** DIRECTIONS **
The answer is the full listing below, copied exactly, with its pictures omitted.

*** TASK INPUT ***

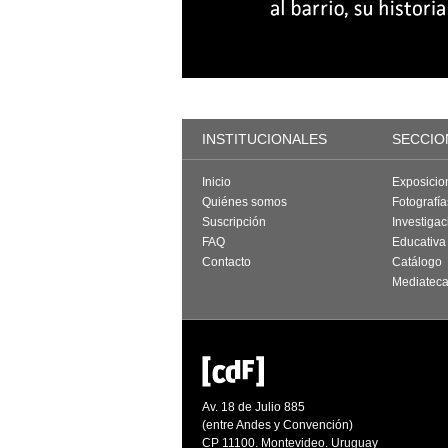
INSTITUCIONALES
SECCIO
Inicio
Exposicio
Quiénes somos
Fotografí
Suscripción
Investigac
FAQ
Educativa
Contacto
Catálogo
Mediatec
Av. 18 de Julio 885
(entre Andes y Convención)
CP 11100. Montevideo. Uruguay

*** End of TASK INPUT ***

** EXERCISE RESPONSE **
INSTITUCIONALES
SECCIO
Inicio
Exposicio
Quiénes somos
Fotografí
Suscripción
Investigac
FAQ
Educativa
Contacto
Catálogo
Mediatec
Av. 18 de Julio 885
(entre Andes y Convención)
CP 11100. Montevideo. Uruguay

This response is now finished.